- **Problem**
Retype the lines of these records word for word, leaving the pictures out.

------------------------------------------------------------------------

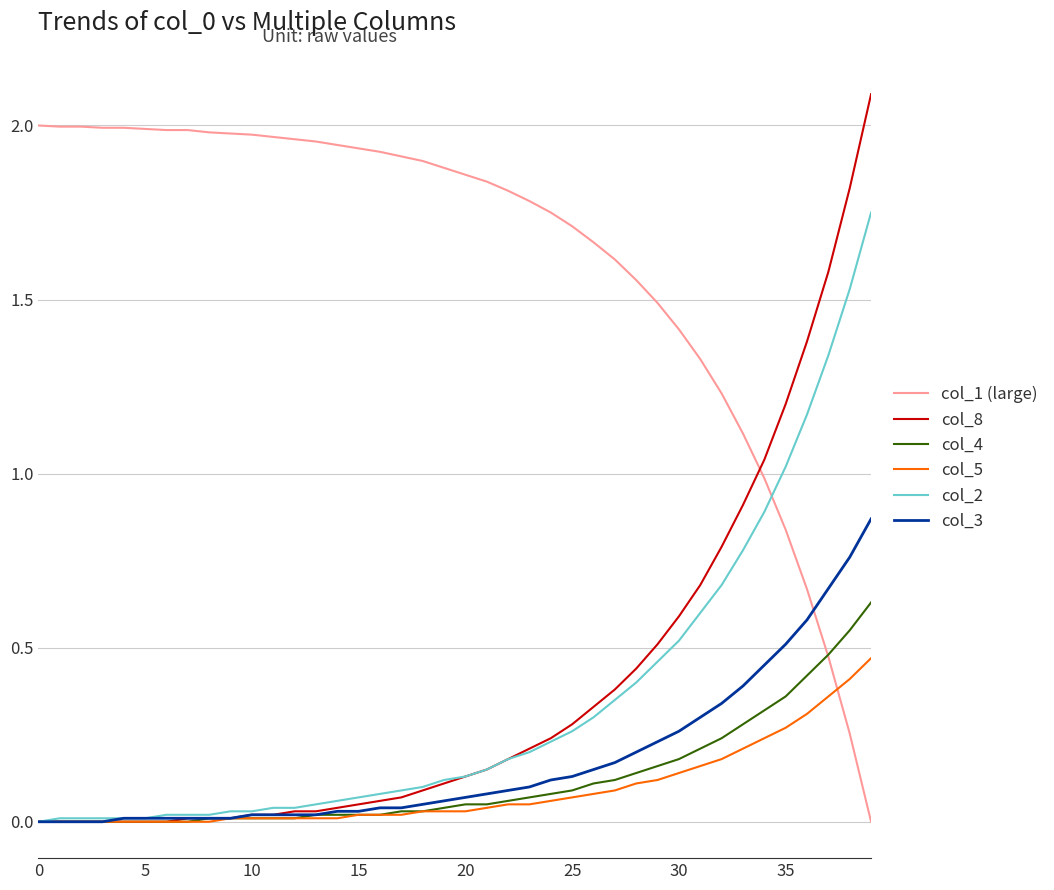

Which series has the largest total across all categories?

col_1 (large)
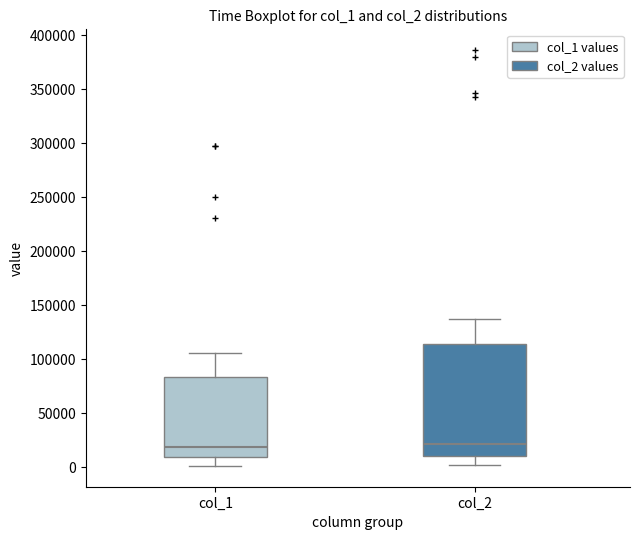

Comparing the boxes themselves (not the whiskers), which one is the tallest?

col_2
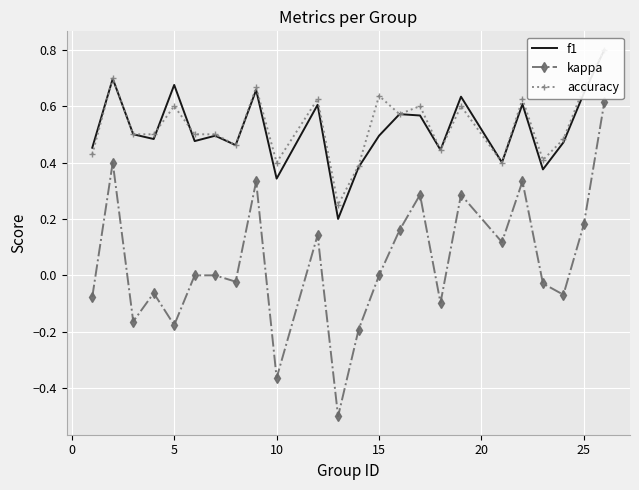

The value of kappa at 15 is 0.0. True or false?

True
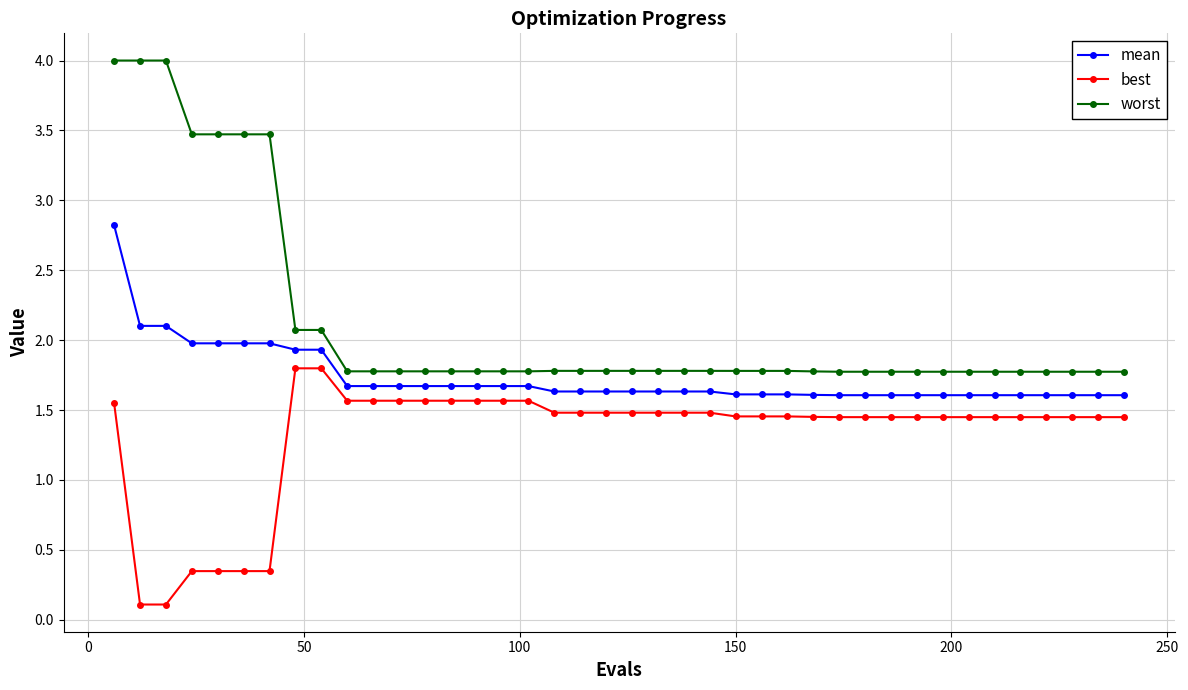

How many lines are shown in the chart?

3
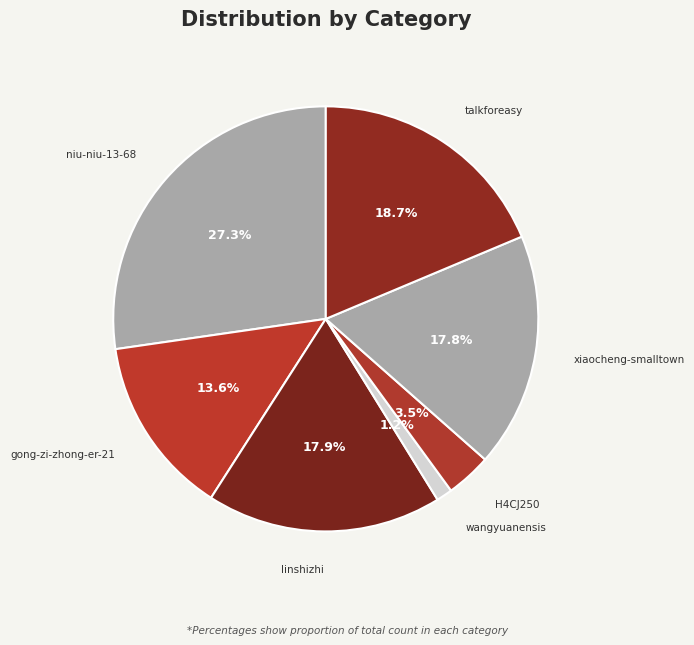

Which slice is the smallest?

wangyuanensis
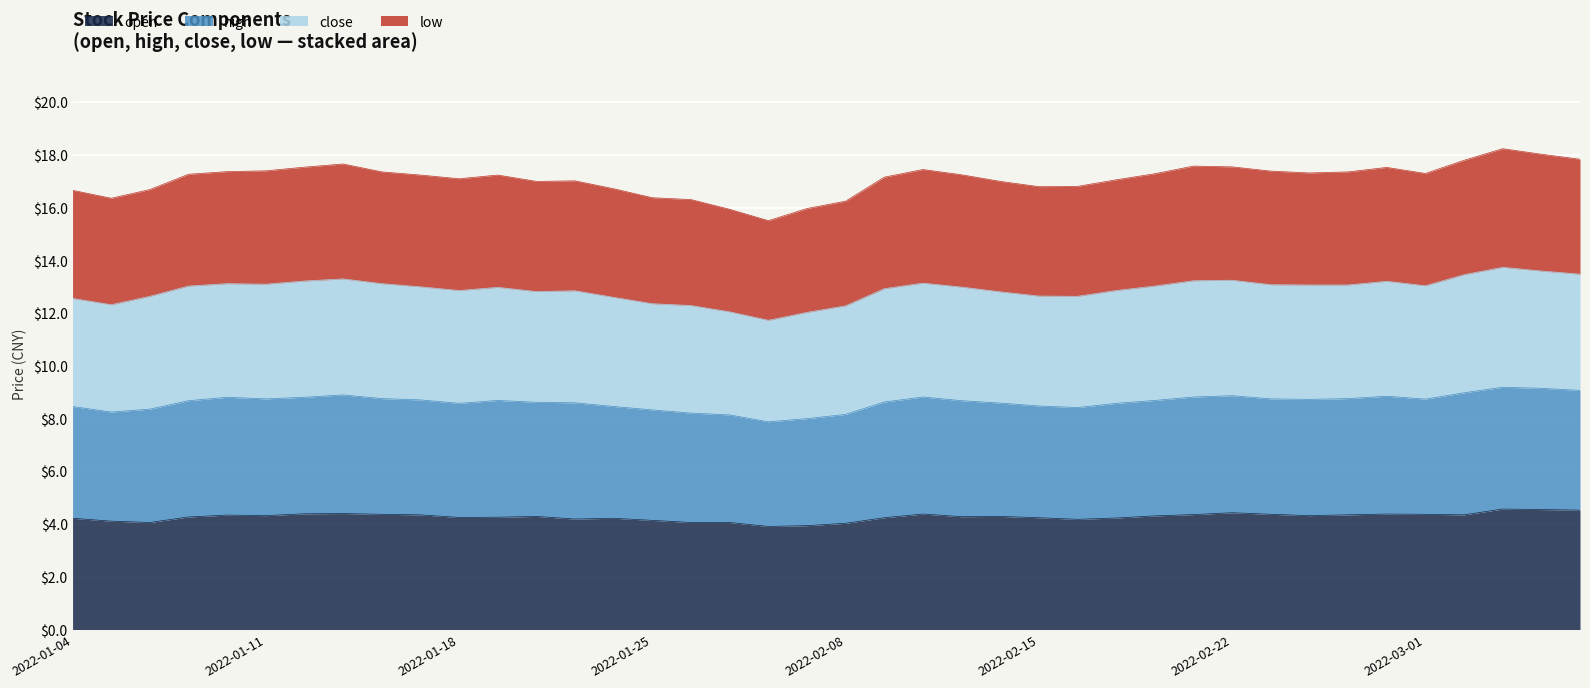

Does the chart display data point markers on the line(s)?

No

------------------------------------------------------------------------

- **Answer for this exercise**
Which series has the largest total across all categories?

col_1 (large)

Comparing the boxes themselves (not the whiskers), which one is the tallest?

col_2

The value of kappa at 15 is 0.0. True or false?

True

How many lines are shown in the chart?

3

Which slice is the smallest?

wangyuanensis

Does the chart display data point markers on the line(s)?

No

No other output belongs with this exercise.